The records –
* * * * * * * * *
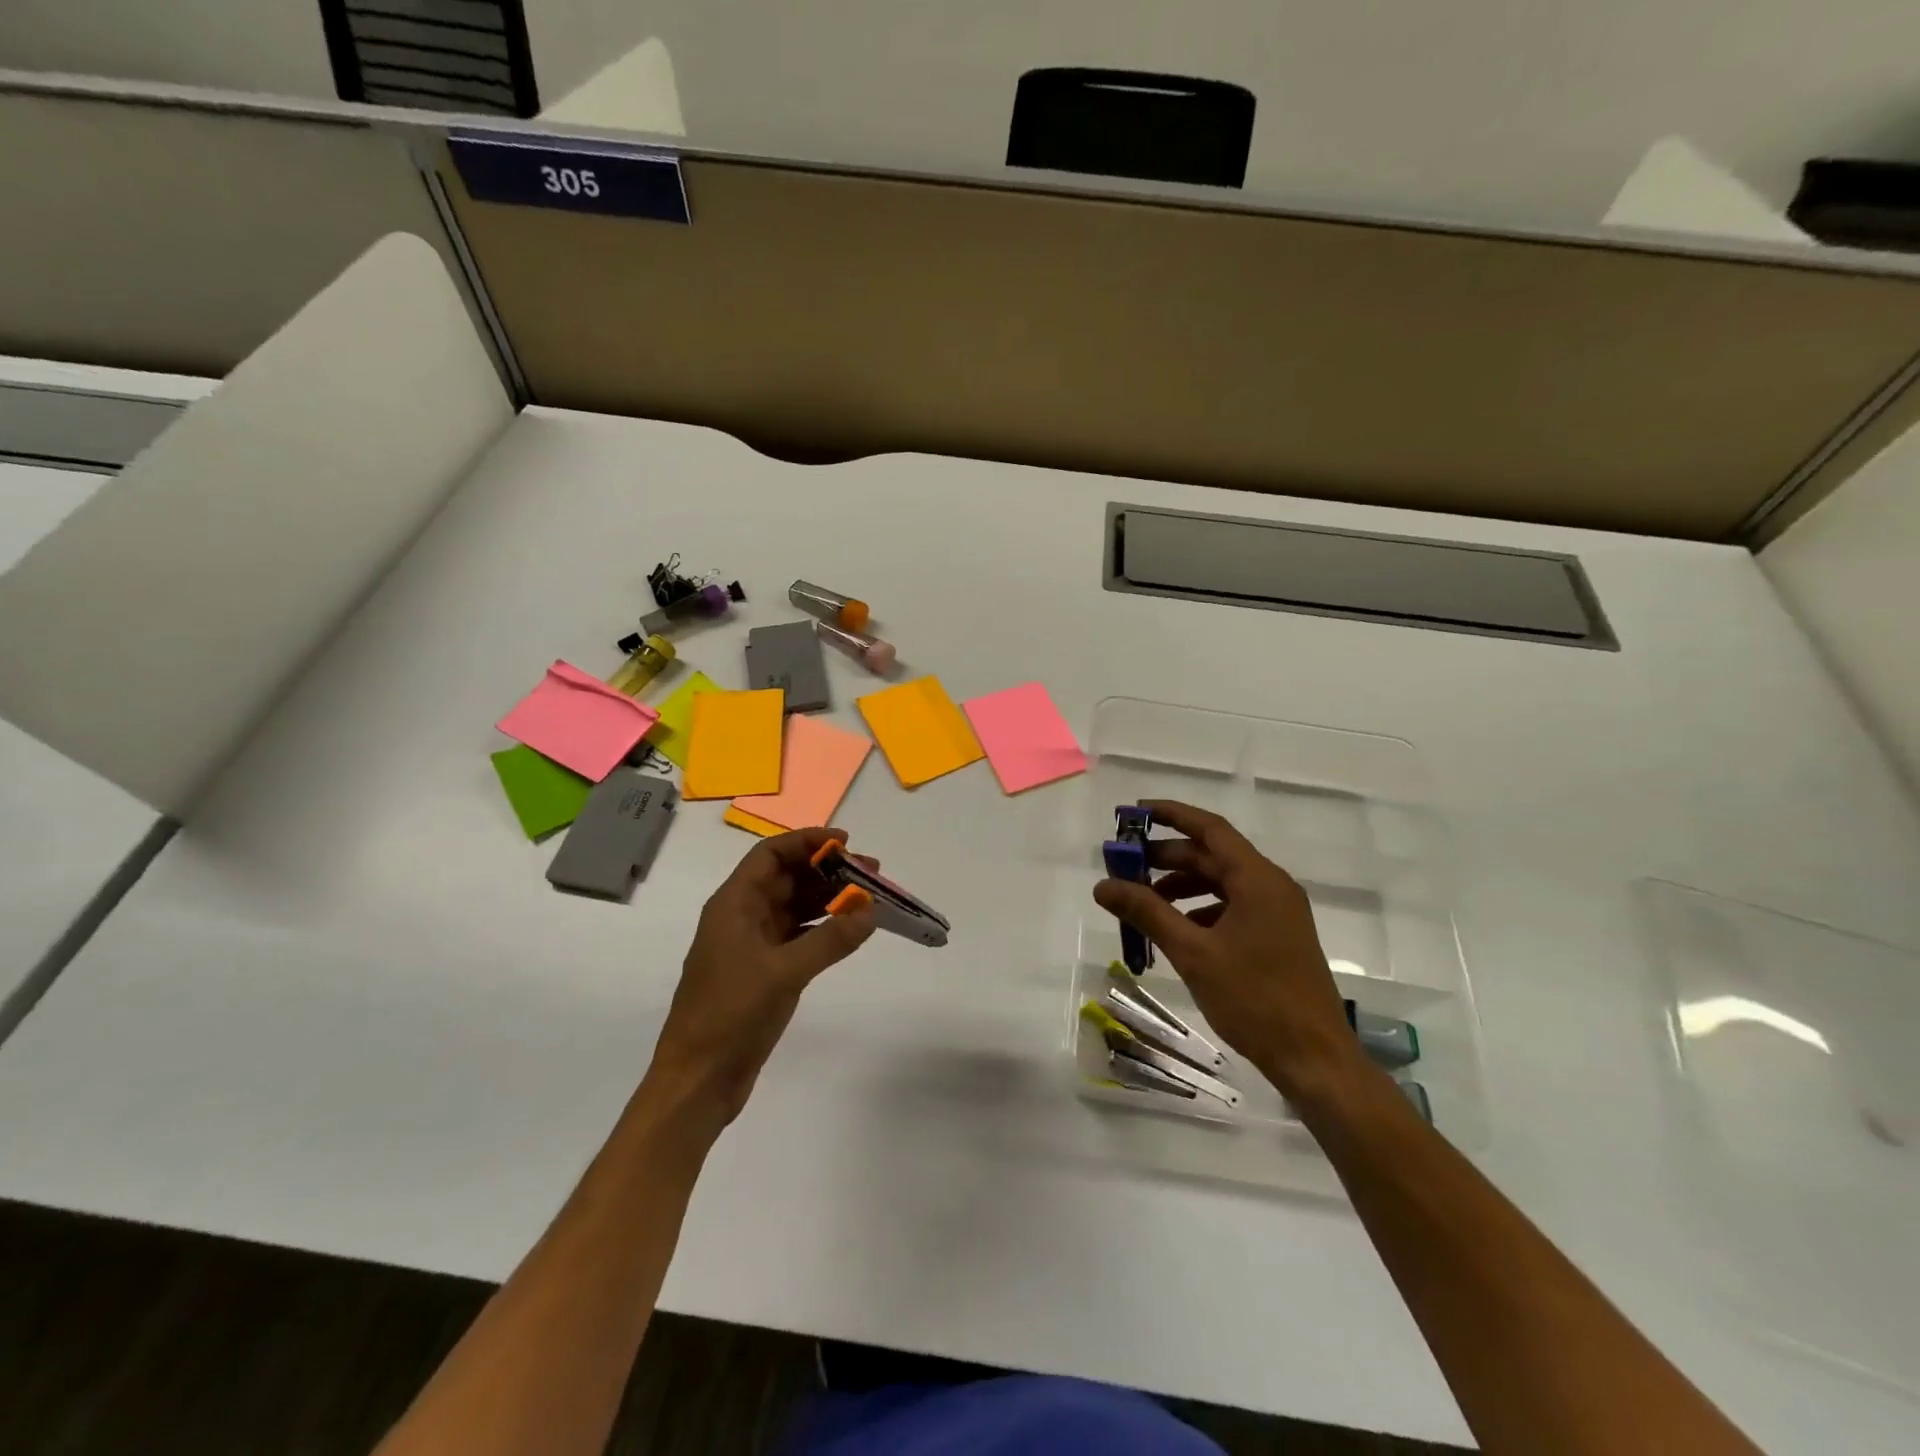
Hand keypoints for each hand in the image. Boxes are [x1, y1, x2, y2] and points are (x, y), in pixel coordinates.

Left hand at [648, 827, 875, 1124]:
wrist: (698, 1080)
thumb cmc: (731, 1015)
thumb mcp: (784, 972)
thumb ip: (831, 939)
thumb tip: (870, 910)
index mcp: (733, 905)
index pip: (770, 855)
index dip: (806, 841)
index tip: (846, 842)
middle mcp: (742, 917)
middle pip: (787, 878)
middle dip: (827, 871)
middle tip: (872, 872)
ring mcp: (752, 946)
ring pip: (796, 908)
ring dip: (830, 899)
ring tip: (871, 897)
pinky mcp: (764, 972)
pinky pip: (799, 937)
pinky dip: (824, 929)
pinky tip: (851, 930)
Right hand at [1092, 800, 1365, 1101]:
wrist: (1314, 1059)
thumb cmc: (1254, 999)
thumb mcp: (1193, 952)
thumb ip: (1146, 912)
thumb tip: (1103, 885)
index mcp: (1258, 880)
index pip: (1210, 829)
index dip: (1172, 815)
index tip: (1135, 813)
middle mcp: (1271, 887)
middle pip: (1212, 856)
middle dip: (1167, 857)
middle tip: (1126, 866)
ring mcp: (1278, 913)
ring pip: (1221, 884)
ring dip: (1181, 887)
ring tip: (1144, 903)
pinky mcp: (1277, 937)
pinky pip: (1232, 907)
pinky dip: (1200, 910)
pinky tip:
* * * * * * * * *
Work order –
Leave the pictures out and print the whole listing precisely.

Response below –
Hand keypoints for each hand in the image. Boxes are [x1, y1, x2, y2] and points are (x, y), in pixel coordinates.

Left hand at [648, 827, 875, 1124]:
wrist: (698, 1080)
thumb cmc: (731, 1015)
thumb mcp: (784, 972)
thumb ip: (831, 939)
thumb tip: (870, 910)
index mcp: (733, 905)
index pip: (770, 855)
index dip: (806, 841)
index tip: (846, 842)
middle mcp: (742, 917)
middle pip: (787, 878)
middle dip: (827, 871)
middle tip: (872, 872)
ring mcp: (752, 946)
ring pip: (796, 908)
ring dip: (830, 899)
ring tip: (871, 897)
pinky mcp: (764, 972)
pinky pip: (799, 937)
pinky dip: (824, 929)
pinky tip: (851, 930)
Right hand at [1092, 800, 1365, 1101]:
wrist: (1314, 1059)
thumb cmc: (1254, 999)
thumb mcp: (1193, 952)
thumb ip: (1146, 912)
thumb tip: (1103, 885)
index mcp: (1258, 880)
index pip: (1210, 829)
index dip: (1172, 815)
index tip: (1135, 813)
middle mcp: (1271, 887)
middle pip: (1212, 856)
middle dip: (1167, 857)
middle tip: (1126, 866)
ring mcp: (1278, 913)
ring pip: (1221, 884)
ring dip: (1181, 887)
ring tip: (1144, 903)
pinky mcp: (1277, 937)
pinky pip: (1232, 907)
pinky dip: (1200, 910)
pinky tip:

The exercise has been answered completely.